Difficult as it sounds, it is not all doom and gloom for Nigeria. The SDG 3 can be met but only with seriousness and commitment. The Federal government must engage in meaningful collaborative effort with state and local governments to stem off the enigma surrounding the country’s healthcare system. The era of paying lip service to healthcare should be done away with.

Proper and measurable process (formative) evaluations are critical at key intervals and should be built into the implementation plans. This will help keep the implementation of the SDG 3 program on course, and when deviations occur, make corrections early enough to achieve the goal as at 2030. Systems should be developed and put in place in all segments of the health system – including fund management systems.
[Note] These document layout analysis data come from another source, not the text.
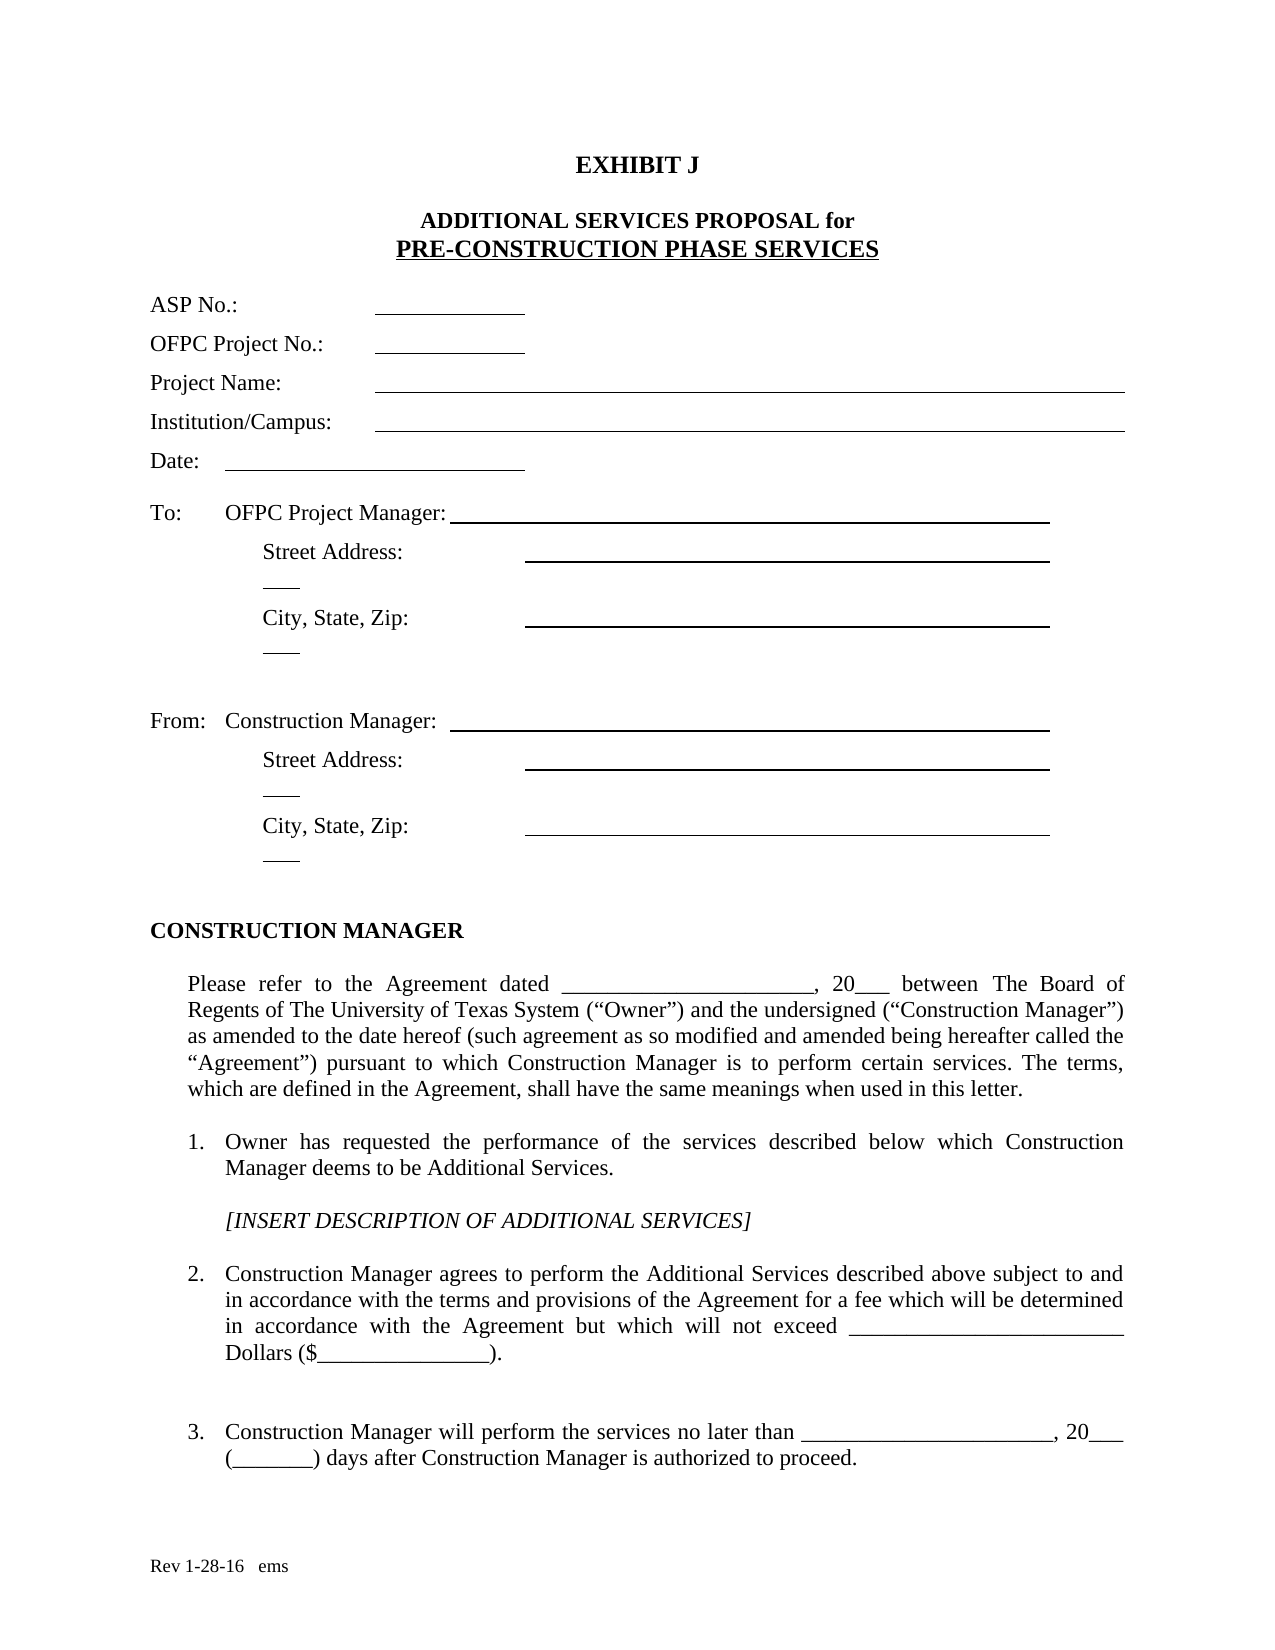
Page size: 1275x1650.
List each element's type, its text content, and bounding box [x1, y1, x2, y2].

text Street Address: [262, 746, 1125, 799]
list Construction Manager agrees to perform the Additional Services described above subject to and in accordance with the terms and provisions of the Agreement for a fee which will be determined in accordance with the Agreement but which will not exceed ________________________ Dollars ($_______________). [187, 1260, 1125, 1365]
list Construction Manager will perform the services no later than ______________________, 20___ (_______) days after Construction Manager is authorized to proceed. [187, 1418, 1125, 1471]
text City, State, Zip: [262, 812, 1125, 864]
text Institution/Campus: [150, 408, 1125, 434]
text Date: [150, 447, 1125, 473]
text Project Name: [150, 369, 1125, 395]
text EXHIBIT J [150, 150, 1125, 179]
text PRE-CONSTRUCTION PHASE SERVICES [150, 234, 1125, 263]
list Owner has requested the performance of the services described below which Construction Manager deems to be Additional Services. [187, 1128, 1125, 1181]
text ASP No.: [150, 291, 1125, 318]
title ADDITIONAL SERVICES PROPOSAL for [150, 207, 1125, 234]
text To: OFPC Project Manager: [150, 499, 1125, 526]
text OFPC Project No.: [150, 330, 1125, 357]
text From: Construction Manager: [150, 708, 1125, 734]
text construction manager [150, 917, 1125, 943]
text City, State, Zip: [262, 603, 1125, 656]
text [INSERT DESCRIPTION OF ADDITIONAL SERVICES] [225, 1207, 1125, 1233]
text Street Address: [262, 538, 1125, 591]
text Please refer to the Agreement dated ______________________, 20___ between The Board of Regents of The University of Texas System (“Owner”) and the undersigned (“Construction Manager”) as amended to the date hereof (such agreement as so modified and amended being hereafter called the “Agreement”) pursuant to which Construction Manager is to perform certain services. The terms, which are defined in the Agreement, shall have the same meanings when used in this letter. [187, 970, 1125, 1102]
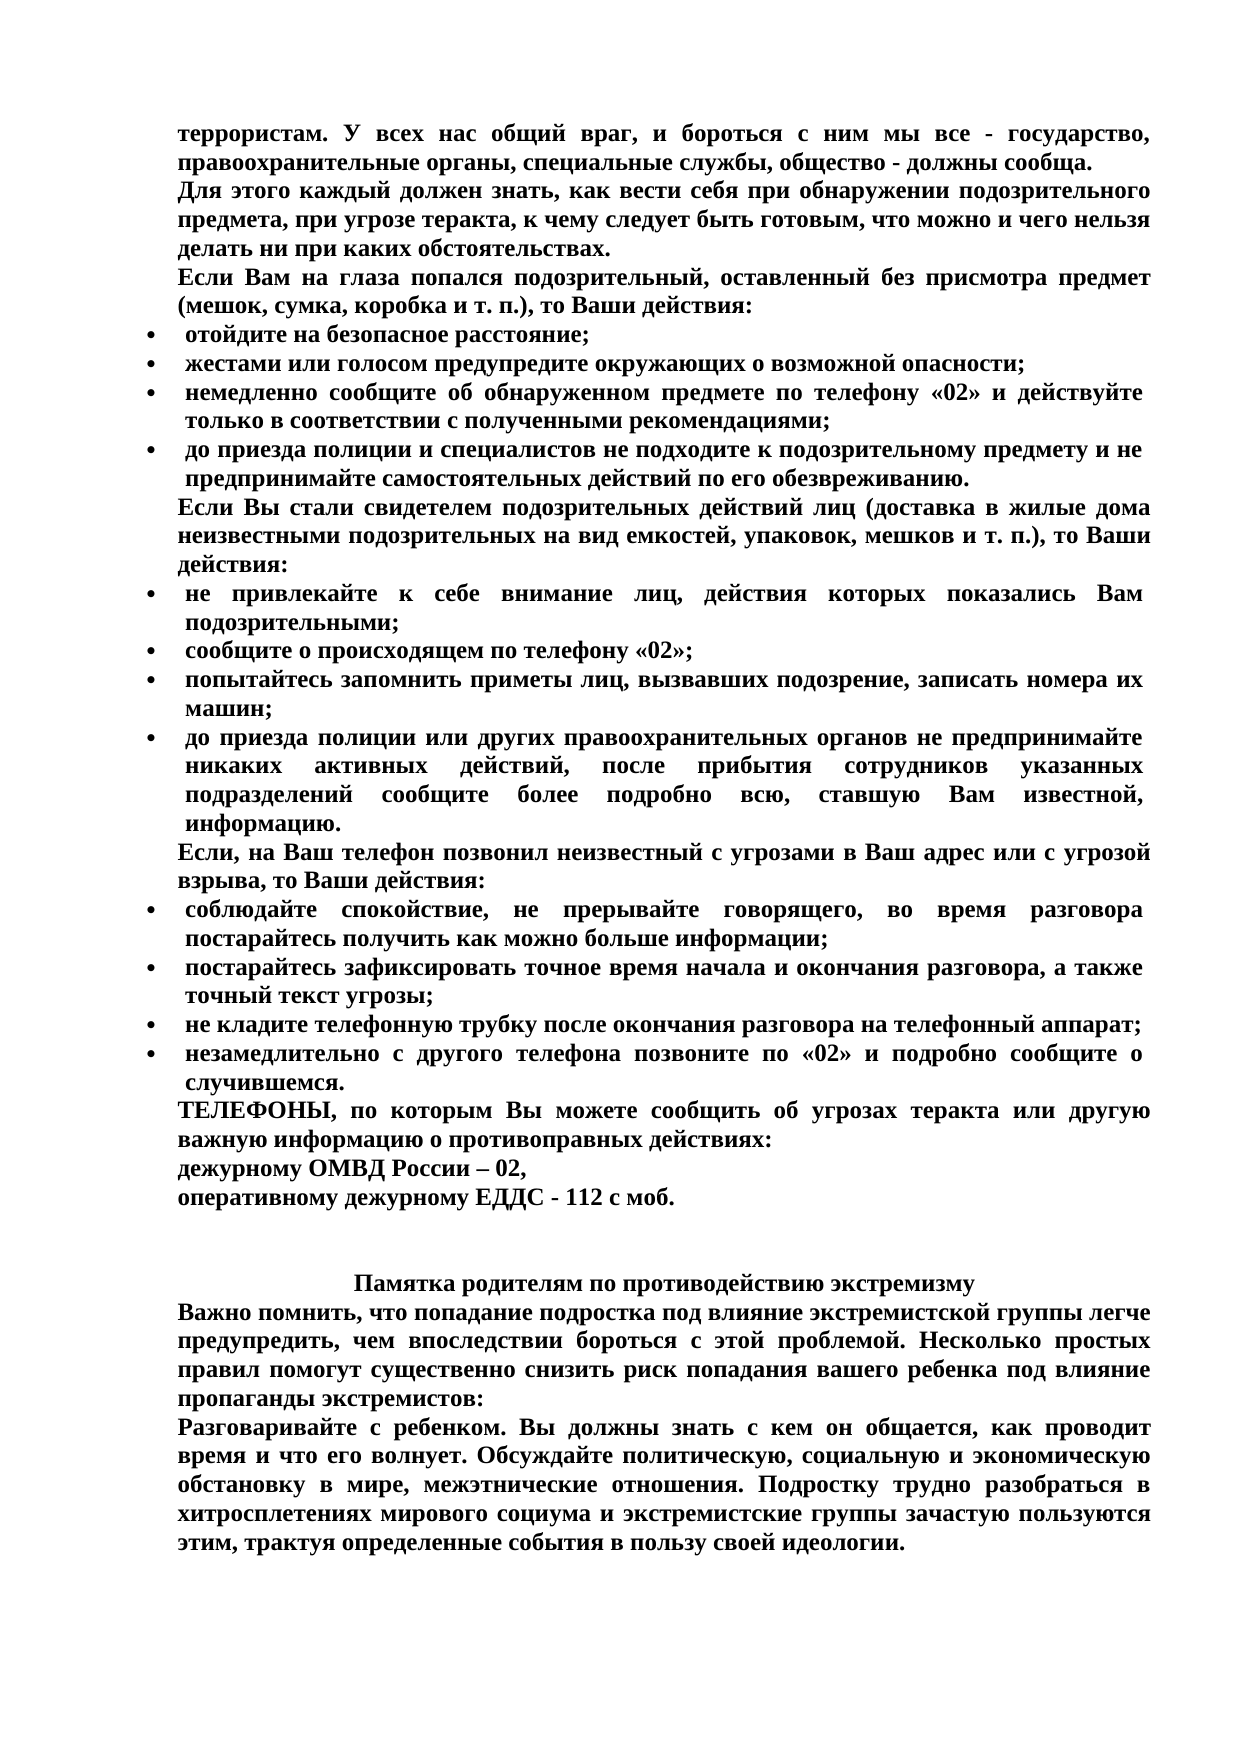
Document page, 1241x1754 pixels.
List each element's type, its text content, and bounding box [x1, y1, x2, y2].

list сообщите о происходящем по телефону «02»; [147, 636, 1144, 664]
text Памятка родителям по противодействию экстремизму [177, 1268, 1152, 1297]
text ТЕЛЕФОНЫ, по которым Вы можете сообщить об угрозах теракта или другую важную информацию о противоправных действиях: [177, 1096, 1152, 1153]
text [177, 118, 1152, 176]
text Для этого каждый должен знать, как вести себя при обнаружении подозрительного предмета, при угрозе теракта, к чему следует быть готовым, что можно и чего нельзя делать ни при каких обстоятельствах. [177, 176, 1152, 262]
list до приезда полиции и специалистов не подходите к подозрительному предмету и не предпринимайте самостоятельных действий по его обезвреживанию. [147, 434, 1144, 492]
text Важно помнить, что попадание подростка под влияние экстремистской группы легче предупредить, чем впоследствии бороться с этой проблемой. Несколько простых правил помогут существенно снизить риск попадания вашего ребенка под влияние пропаганды экстремистов: [177, 1297, 1152, 1412]
list не привлекайте к себе внимание лиц, действия которых показались Вам подозрительными; [147, 578, 1144, 636]
list до приезда полиции или других правоохранительных органов не предпринимайте никаких активных действий, после прибытия сотрудников указанных подразделений сообщите более подробно всю, ставшую Вам известной, информацию. [147, 722, 1144, 837]
text Разговаривайте с ребенком. Вы должны знать с кем он общается, как проводит время и что его волнует. Обсуждайте политическую, социальную и экономическую обстановку в мире, межэтнические отношения. Подростку трудно разобраться в хитросплетениях мирового социума и экстремистские группы зачастую пользуются этим, трактуя определенные события в пользу своей идеологии. [177, 1412, 1152, 1556]
list отойдите на безопасное расстояние; [147, 319, 1144, 348]
list постарайтесь зафиксировать точное время начала и окончания разговора, а также точный текст угрозы; [147, 952, 1144, 1009]
text Если, на Ваш телефон позвонил неизвестный с угрозами в Ваш адрес или с угрозой взрыва, то Ваши действия: [177, 837, 1152, 894]
list не кладите телефонную трубку после окончания разговора на телефонный аппарат; [147, 1009, 1144, 1038]
list незамедлительно с другого телефона позвоните по «02» и подробно сообщите о случившемся. [147, 1038, 1144, 1096]
text Если Вам на глаза попался подозрительный, оставленный без присмотра предмет (мешок, сумка, коробка и т. п.), то Ваши действия: [177, 262, 1152, 319]
text оперативному дежурному ЕДДС - 112 с моб. [177, 1182, 1152, 1211]
list соблюдайте спокойствие, не прерывайте говорящего, во время разговора постарайтесь получить как можно больше информации; [147, 894, 1144, 952]
text Если Вы стали свидетелем подозрительных действий лиц (доставка в жилые дома неизвестными подозрительных на вид емкостей, упаковок, мешков и т. п.), то Ваши действия: [177, 492, 1152, 578]
list попытайтесь запомнить приметы лиц, вызвавших подозрение, записать номера их машин; [147, 664, 1144, 722]
text дежурному ОМВД России – 02, [177, 1153, 1152, 1182]
list немедленно сообщите об обнаруженном предмете по телефону «02» и действуйте только в соответствии с полученными рекомендациями; [147, 377, 1144, 434]
list жестами или голосом предупредите окружающих о возможной опасности; [147, 348, 1144, 377]
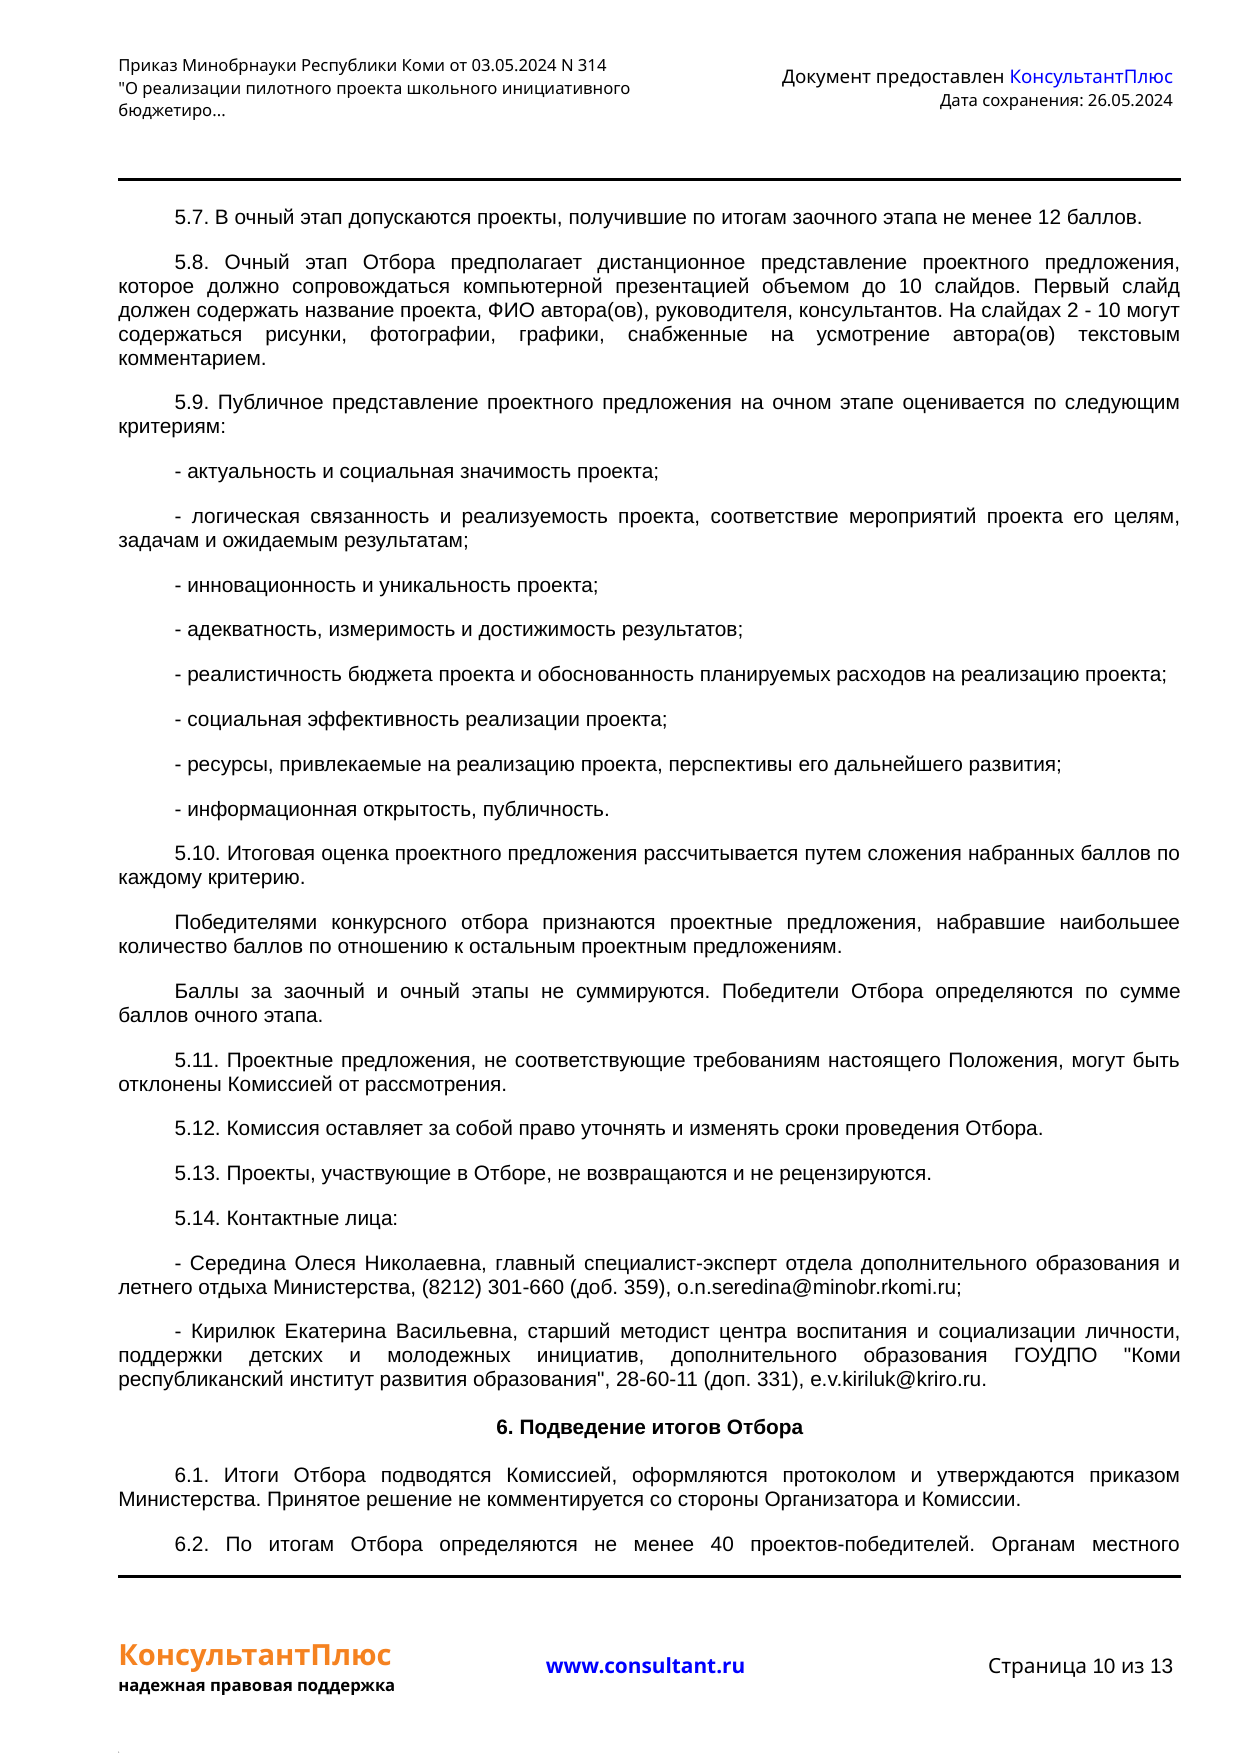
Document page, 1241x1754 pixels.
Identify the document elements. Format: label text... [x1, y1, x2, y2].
Individuals should be trained and retrained to ensure proper reorientation with a new integrated care mentality. These trainings should also be aimed at building transparency into the system, developing skilled data managers and excellent evaluators who will conduct both the process and summative evaluations.

The time to work differently in Nigeria is now. Positive change is a choice, and not a chance occurrence. Change results from choices made, not a product of what is happening. It is triggered by purpose, passion, focus, sacrifices, and discipline. Nigeria must make positive changes to achieve Good Health And Well-Being come 2030.